Let me set the scene.
Last Sunday morning I was driving on the Kiama bends on the south coast of NSW, Australia. In my rear vision mirror, I happened to notice a car cornering substantially faster than any other car. It was approaching my car very quickly.
Somewhat expecting the driver to do something silly, I proceeded to watch the car swerve up the inside of two cars driving in the right-hand lane. Now driving right behind me, the driver used the slight gap between the back of my car in the left lane and the gap in front of the car in the right lane to squeeze in and take off down the road.
I then watched this p-plater overtake a car on double lines in the distance before going out of view.
While I find witnessing these people on the roads very concerning, implicit in this decision making and behaviour can be an important lesson for investors.
Over our lifetime, we invariably make millions of decisions. Some will be good and some will be bad. However, as humans, we have a tendency to focus on the outcome of a decision in accessing how good we are rather than the process.

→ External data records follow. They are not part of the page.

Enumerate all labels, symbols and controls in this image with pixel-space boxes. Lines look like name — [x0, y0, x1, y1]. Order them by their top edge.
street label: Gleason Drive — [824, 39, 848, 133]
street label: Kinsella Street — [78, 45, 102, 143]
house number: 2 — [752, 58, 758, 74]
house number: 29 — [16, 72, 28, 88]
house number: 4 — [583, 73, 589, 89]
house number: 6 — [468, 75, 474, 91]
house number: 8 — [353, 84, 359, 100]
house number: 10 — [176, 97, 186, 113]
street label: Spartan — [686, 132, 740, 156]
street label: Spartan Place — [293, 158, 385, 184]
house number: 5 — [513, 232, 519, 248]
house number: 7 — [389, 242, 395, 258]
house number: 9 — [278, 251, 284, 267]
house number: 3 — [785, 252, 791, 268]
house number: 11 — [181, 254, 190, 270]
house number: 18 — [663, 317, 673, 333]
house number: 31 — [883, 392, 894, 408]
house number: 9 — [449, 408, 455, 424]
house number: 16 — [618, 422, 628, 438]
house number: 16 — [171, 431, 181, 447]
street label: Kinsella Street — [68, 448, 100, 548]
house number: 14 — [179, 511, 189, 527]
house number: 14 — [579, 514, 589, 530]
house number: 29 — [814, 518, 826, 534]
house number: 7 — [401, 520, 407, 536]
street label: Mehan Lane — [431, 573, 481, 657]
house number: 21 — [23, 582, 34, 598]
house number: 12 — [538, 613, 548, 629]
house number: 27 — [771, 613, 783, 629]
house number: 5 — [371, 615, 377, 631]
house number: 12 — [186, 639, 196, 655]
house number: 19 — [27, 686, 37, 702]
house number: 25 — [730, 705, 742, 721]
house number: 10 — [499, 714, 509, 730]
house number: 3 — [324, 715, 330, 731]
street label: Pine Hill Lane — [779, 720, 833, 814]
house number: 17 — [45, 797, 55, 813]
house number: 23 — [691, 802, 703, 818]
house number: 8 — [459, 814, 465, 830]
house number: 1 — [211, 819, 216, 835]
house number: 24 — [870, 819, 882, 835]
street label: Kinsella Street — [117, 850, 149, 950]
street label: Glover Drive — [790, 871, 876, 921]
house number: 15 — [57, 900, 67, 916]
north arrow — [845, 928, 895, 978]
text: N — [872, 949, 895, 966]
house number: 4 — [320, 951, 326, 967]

The young P plate driver most likely achieved his objective that day (i.e. arrived at his destination in the shortest possible time) so will have no reason to critique his method of getting there. Though, how much of this positive outcome was attributed to randomness (luck) and how much was due to his process?
If most of his outcome was attributed to luck (as I would suggest it was) then the law of large numbers will most likely one day catch up to him and he will eventually have an accident. The situation is no different to investing. Bad processes can produce good outcomes for a period of time but eventually, bad processes (or worse – no process at all!) are typically exposed for what they really are. Luck eventually runs out and the GFC is a perfect example of this when many people lost over 50 to 60% of their portfolio.
I can’t recall where I came across the below table years ago but I made a point of saving it because it aligned so heavily with AFF’s views on the importance of having an investment process.
I suspect that as humans we tend to focus more on the outcome of a decision as it is much easier to observe than the intricacies of the process leading to it. Regardless of the reasons why we do this, using signals that were caused by randomness (luck) to assess how safe or strong our portfolios are is a sure recipe for an eventual disaster.
As investors we have little control over the movement of markets. What we have at our disposal in our endeavour to achieve good outcomes is complete control over our process. Focus on that and the results will show. How fast are you driving now?